In an interview with IMF advisor Robert Shapiro, the bailout expert has pretty much said what, once again, is on everyone's mind: "If they can not address [the financial crisis] in a credible way I believe within perhaps 2 to 3 weeks we will have a meltdown in sovereign debt which will produce a meltdown across the European banking system. We are not just talking about a relatively small Belgian bank, we are talking about the largest banks in the world, the largest banks in Germany, the largest banks in France, that will spread to the United Kingdom, it will spread everywhere because the global financial system is so interconnected. All those banks are counterparties to every significant bank in the United States, and in Britain, and in Japan, and around the world. This would be a crisis that would be in my view more serrious than the crisis in 2008.... What we don't know the state of credit default swaps held by banks against sovereign debt and against European banks, nor do we know the state of CDS held by British banks, nor are we certain of how certain the exposure of British banks is to the Ireland sovereign debt problems."

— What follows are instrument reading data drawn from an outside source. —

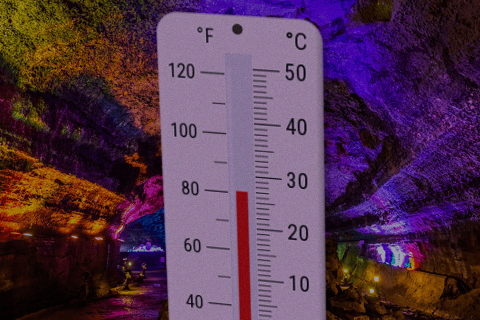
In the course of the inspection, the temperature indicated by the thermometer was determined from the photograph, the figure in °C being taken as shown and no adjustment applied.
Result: 27 °C
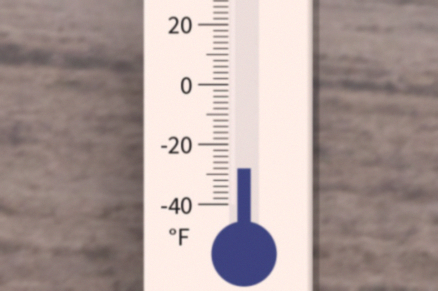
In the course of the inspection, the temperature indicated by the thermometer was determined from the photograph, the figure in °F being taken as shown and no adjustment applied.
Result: -28 °F
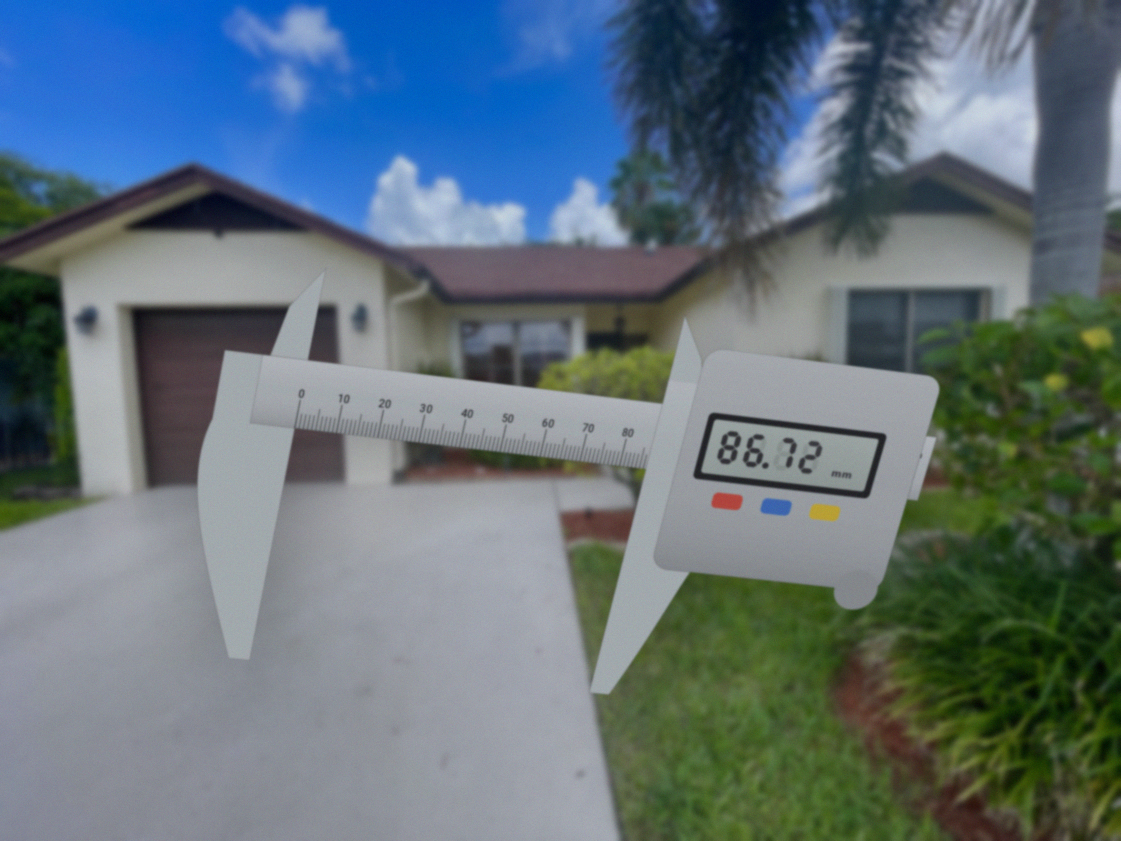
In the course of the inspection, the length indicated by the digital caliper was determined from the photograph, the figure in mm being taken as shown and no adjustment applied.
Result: 86.72 mm
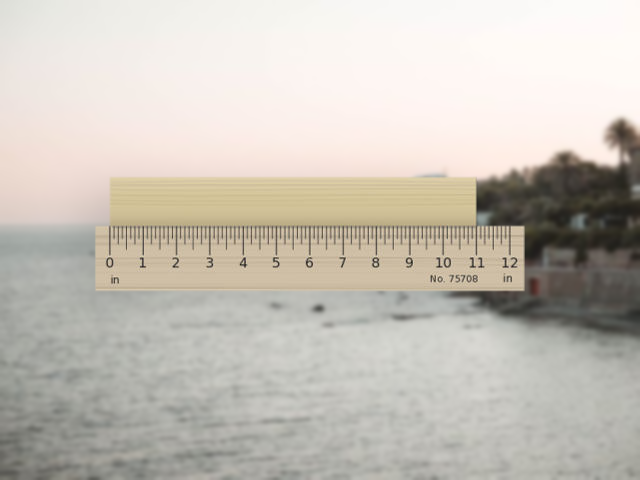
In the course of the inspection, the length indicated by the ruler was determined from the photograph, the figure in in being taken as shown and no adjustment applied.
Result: 11 in
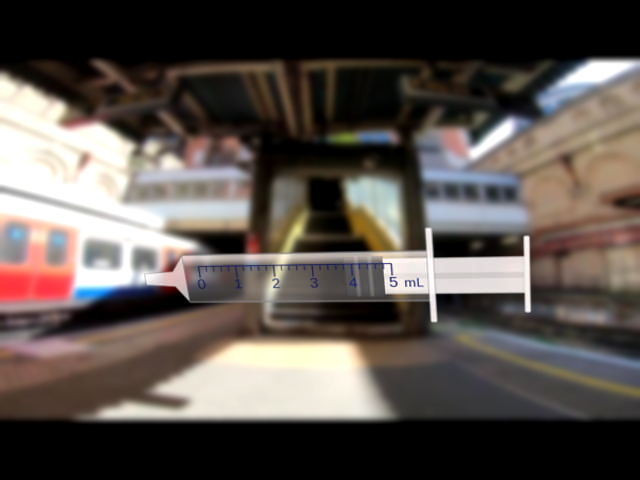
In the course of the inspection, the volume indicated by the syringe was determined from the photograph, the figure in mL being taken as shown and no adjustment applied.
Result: 3.8 mL
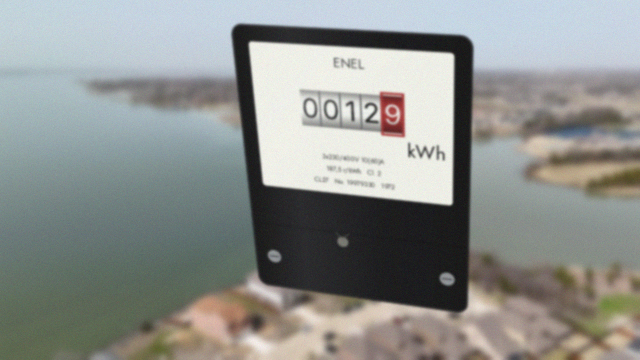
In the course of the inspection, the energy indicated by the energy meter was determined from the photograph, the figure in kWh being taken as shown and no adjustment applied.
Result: 12.9 kWh
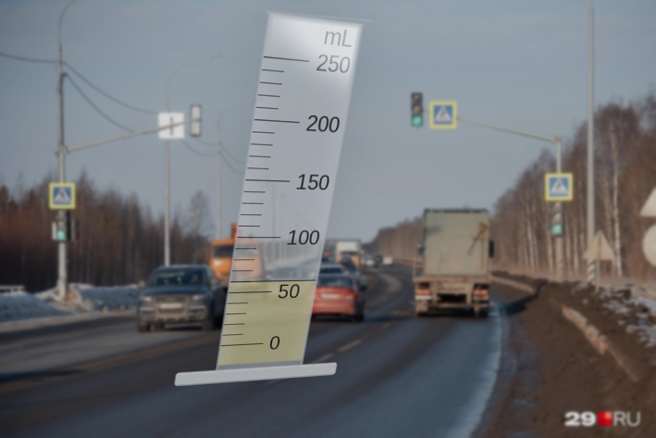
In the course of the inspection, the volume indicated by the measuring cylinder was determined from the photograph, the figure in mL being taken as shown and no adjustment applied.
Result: 60 mL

One of my twitter followers asks: "on scale of 1 to 10 (10=buy ammo, stockpile water; 1=go buy a Birkin Bag on credit),how serious is Greek default situation?"
The Great Depression was composed of two separate panics. As you can see from contemporary accounts--and I highly recommend that anyone who is interested in the Great Depression read the archives of that blog along with Benjamin Roth's diary of the Great Depression--in 1930 people thought they'd seen the worst of things.

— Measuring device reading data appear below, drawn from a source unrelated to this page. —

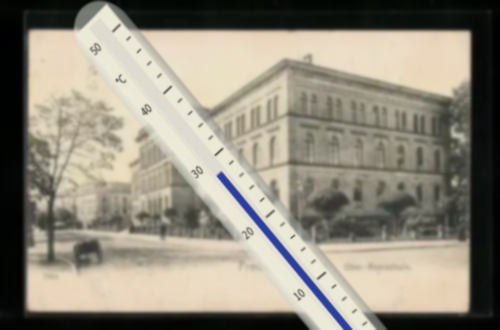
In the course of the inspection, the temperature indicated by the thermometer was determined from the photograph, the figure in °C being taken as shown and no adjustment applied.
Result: 28 °C
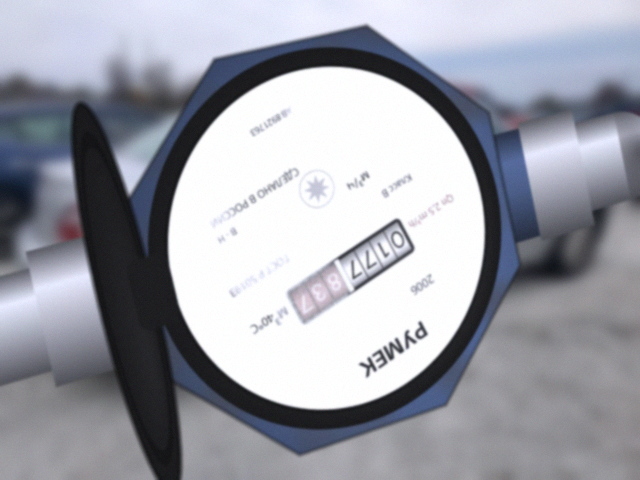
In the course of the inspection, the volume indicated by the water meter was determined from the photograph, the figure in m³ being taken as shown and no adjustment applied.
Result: 177.837 m³
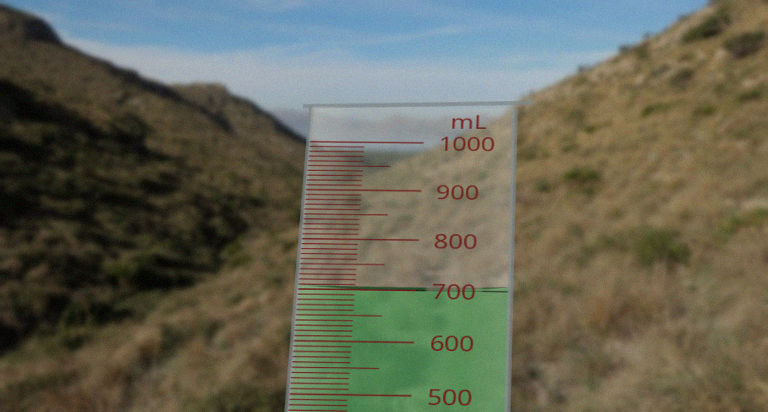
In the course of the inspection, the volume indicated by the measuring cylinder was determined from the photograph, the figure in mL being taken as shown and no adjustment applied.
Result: 700 mL
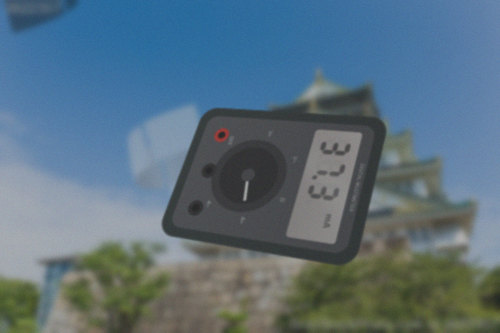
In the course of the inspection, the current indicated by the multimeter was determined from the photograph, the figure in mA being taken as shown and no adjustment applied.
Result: 37.3 mA
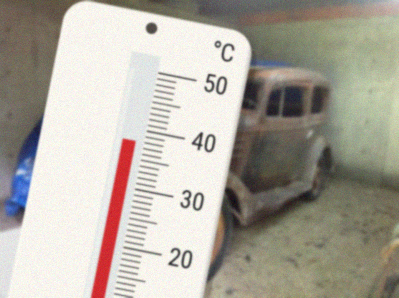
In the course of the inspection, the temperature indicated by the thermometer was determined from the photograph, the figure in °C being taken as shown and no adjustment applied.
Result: 38 °C
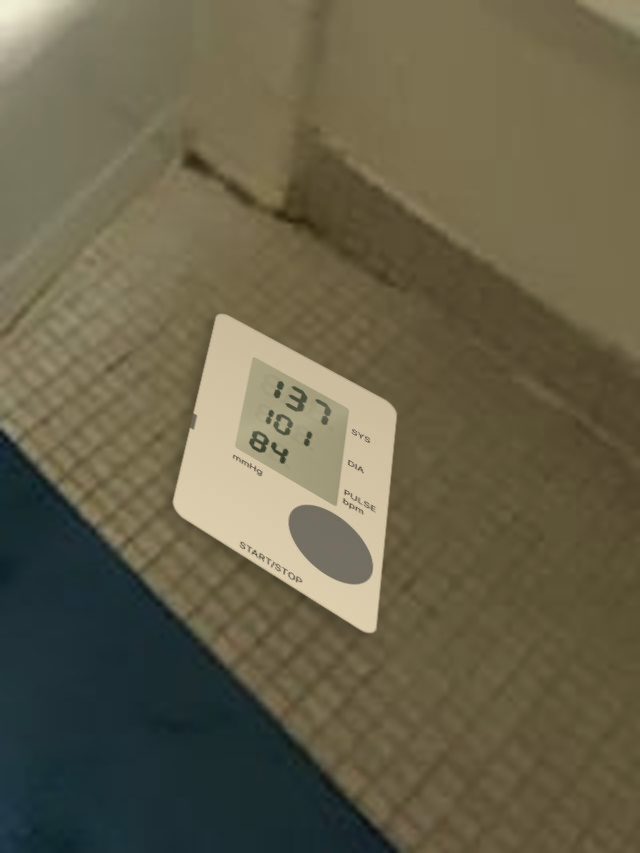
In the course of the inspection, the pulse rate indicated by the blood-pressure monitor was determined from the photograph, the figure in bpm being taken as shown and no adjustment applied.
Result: 84 bpm
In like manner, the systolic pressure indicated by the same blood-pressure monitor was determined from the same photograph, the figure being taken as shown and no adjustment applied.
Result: 137 mmHg
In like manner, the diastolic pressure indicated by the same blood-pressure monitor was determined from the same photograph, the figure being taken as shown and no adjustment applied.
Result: 101 mmHg
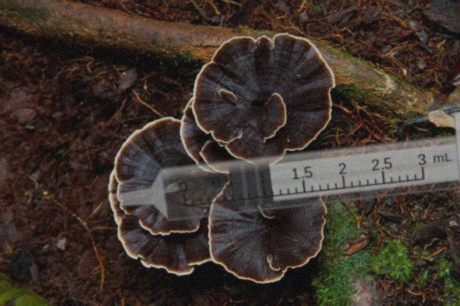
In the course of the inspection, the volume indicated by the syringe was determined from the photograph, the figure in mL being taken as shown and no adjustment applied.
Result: 0.6 mL
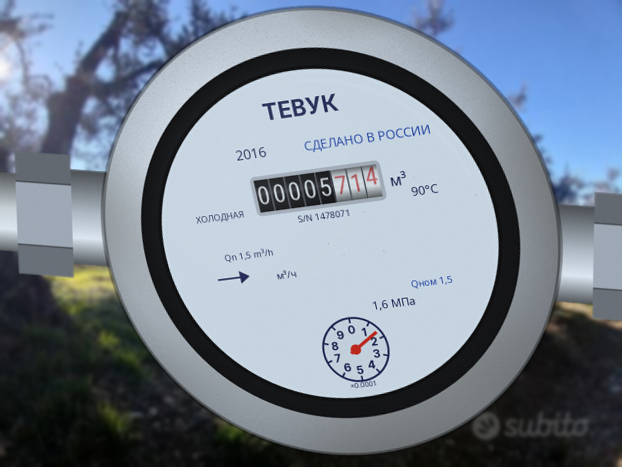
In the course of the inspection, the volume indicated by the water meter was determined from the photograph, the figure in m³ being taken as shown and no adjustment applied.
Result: 5.7141 m³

Unfortunately, the economic conditions created by the first panic were now eating away at the foundations of financial institutions and governments, notably the failure of Creditanstalt in Austria. The Austrian government, mired in its own problems, couldn't forestall bankruptcy; though the bank was ultimately bought by a Norwegian bank, the contagion had already spread. To Germany. Which was one of the reasons that the Nazis came to power. It's also, ultimately, one of the reasons that we had our second banking crisis, which pushed America to the bottom of the Great Depression, and brought FDR to power here.
To paraphrase Oscar Levant, there is always a fine line between a banking panic, and a sovereign debt crisis--and Europe has erased that line. Which is ultimately what happened with Creditanstalt. Austria's inability to backstop the bank's losses turned into a continent-wide problem for both banks and sovereigns, particularly in Germany, which was of course laboring under ludicrously unpayable debts from WWI.